NHSE has stated it will ‘re-examine its previous assumptions and plans’ on GP training numbers and international medical graduates coming to the UK to train as GPs, according to its latest board meeting with NHS Improvement.

The documents said over 70 of the 120 GPs are in the country ‘either seeing patients or in observer placements in practices.’ In February, NHSE confirmed more than 70 doctors have been recruited so far, and of these, 50 were in the country.

The international recruitment programme initially aimed to recruit 500 foreign doctors by 2020 when was set up in April 2016. A year later, NHSE increased its goal to say it anticipated between 2,000 and 3,000 GPs ‘may be recruited’ from overseas.

The documents also stated that the forthcoming final ‘People Plan and expansion of multi-disciplinary teams in networks, ‘may not prove sufficient’ to improve GP numbers.

Therefore, NHSE has said it will additionally consider re-examining its ‘previous assumptions and plans on future training numbers and clinicians from abroad, given the scale of the gap’.

The documents also mention NHS England is working with the RCGP and the GMC to aid with international medical graduates from outside the EEA area.

It says: ‘We are working with colleagues in the Royal College of GPs and the General Medical Council to explore potential routes into general practice for non-EEA doctors, although regulatory restrictions prevent recruitment from most non-EEA countries.’

The GMC has said this refers to their efforts to streamline the process for adding international medical graduates to the UK register.

A GMC spokesperson said: ‘The programme has initially focused on targeting doctors from the European Economic Area (EEA), as their training is recognised in the UK under EU law, we have been working with the RCGP to review and streamline the application process for GPs from other countries where the curriculum and training standards are similar to ours, starting with Australia.’

They added the process of checking and evaluating evidence from international applicants has now been halved.

They said: ‘The application process for internationally qualified GPs applying to join the GP register normally takes around a year.
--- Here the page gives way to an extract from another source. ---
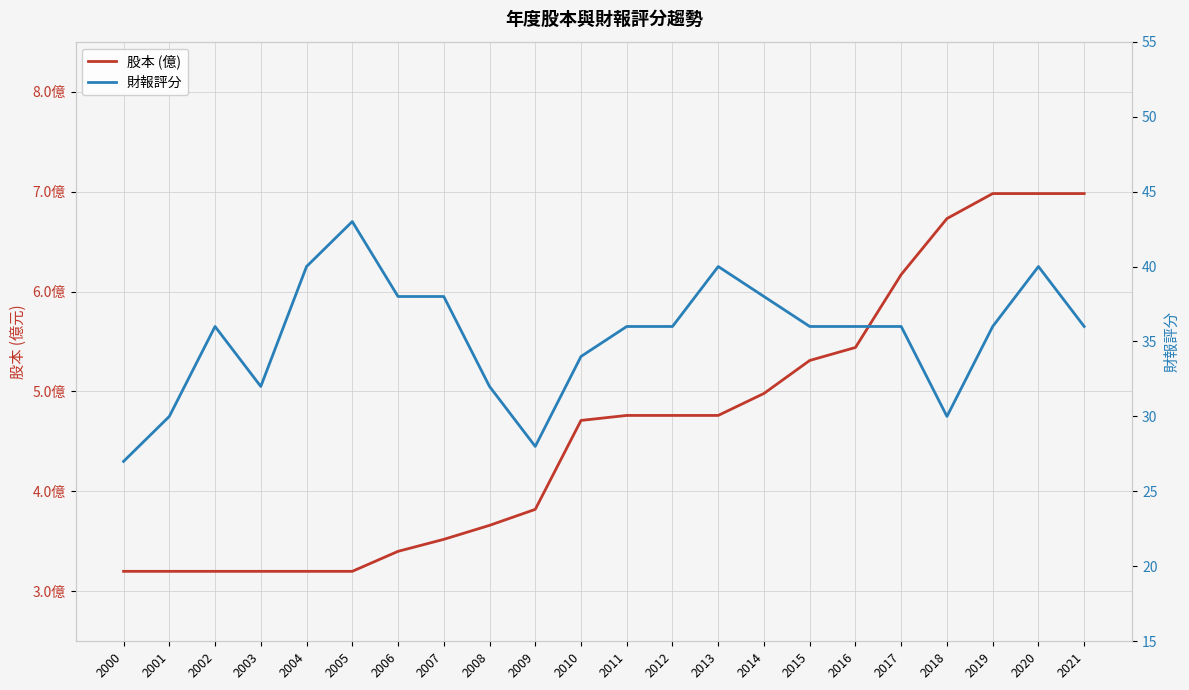

What is the spread (max minus min) of values at 2009?

24.2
We have managed to streamline our part in this process following research that was carried out by the University of Exeter to map the training, curricula, assessments and healthcare contexts of England with Australia.’
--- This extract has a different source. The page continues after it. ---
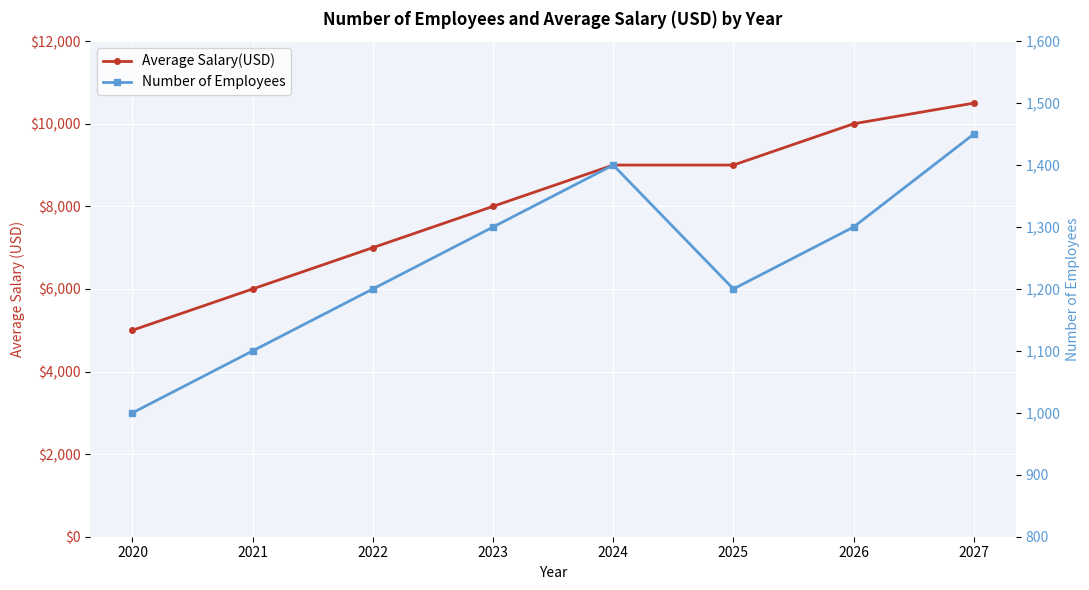

Reading right to left, extract all data points from this chart.

Average Salary(USD): 10500	10000	9000	9000	8000	7000	6000	5000
Number of Employees: 1450	1300	1200	1400	1300	1200	1100	1000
But Walsall LMC medical secretary Dr Uzma Ahmad said the numbers are quite ‘disappointing’ and ‘slow’ and that NHSE should draw its attention to GP retention in the UK.

She said: ‘The uptake has not been that great really. We think that GPs should be jumping to work here so the fact that it has gone so slowly is really disappointing. I don’t think that’s a good number, nor is it a good feat to get to what we need.
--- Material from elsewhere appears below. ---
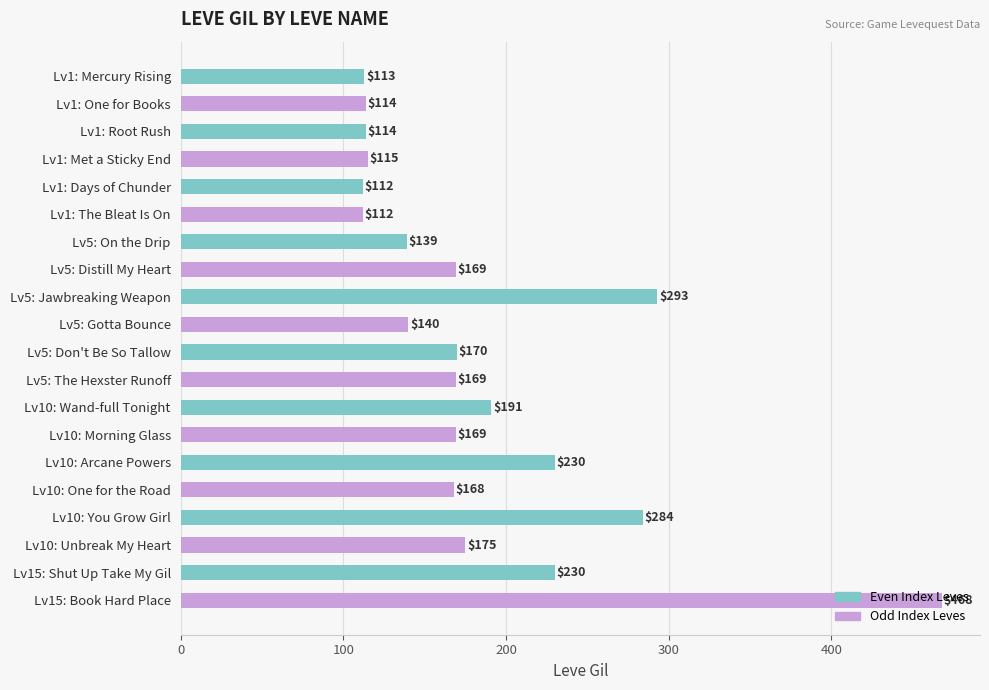

True or false: the data shows 284 at Lv10: You Grow Girl.

True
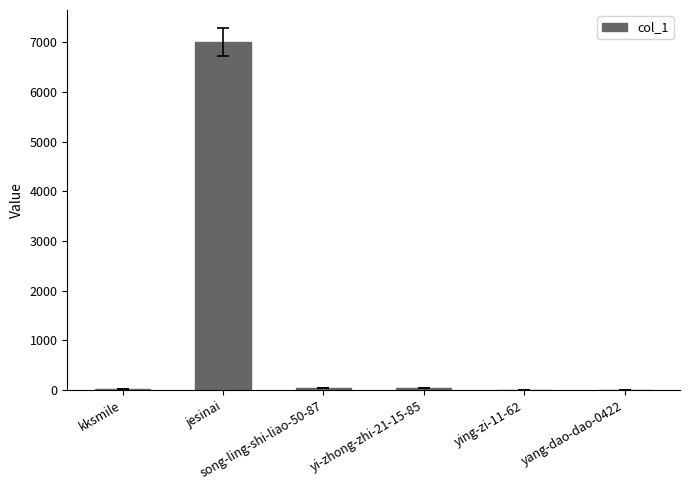

What is the greatest value displayed?

7007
‘They need to work the state of general practice for the current GPs who are working here, the real hardcore GPs, what are they doing to retain them? That is not what they’re working on enough. Very little has been done for the working GPs here. These are heard abroad as well and devalues the current state of general practice, that it is not that appealing for the doctors who want to come and work in the UK as GPs.

‘If they do not concentrate on making the life of a current working GP better, I don’t see that it will attract any GPs either from medical schools or either from abroad if they hear stories like that.‘

RCGP chair Professor Helen Stokes-Lampard said the Government needs to act upon the recent recommendation to put GPs on the shortage occupation list to help facilitate international GP recruitment.

She said: ‘The NHS long term plan has aspirations that will be great for patient care, but if these are to be realised we need a substantially expanded workforce to deliver it – and the international recruitment scheme is one important element of building the GP workforce, so it’s good to see more doctors coming through this route.

‘To help facilitate this further, the Government needs to act on the Migration Advisory Committee’s recent recommendation and put doctors on the Shortage Occupation List.

‘Ultimately, we need the next iteration of the NHS People Plan to include more detail of comprehensive initiatives to further boost GP recruitment – we already have more GPs in training than ever before – and introduce meaningful initiatives to retain our existing workforce, so that we can deliver the care our patients need and deserve.’

Last month, recruitment agencies approved by NHS Employers to recruit international GPs said that Brexit was the ‘one thing’ slowing down international recruitment because of uncertainty.

In February, Pulse learned that CCGs had been forced to cut its ‘overly ambitious’ international recruitment targets.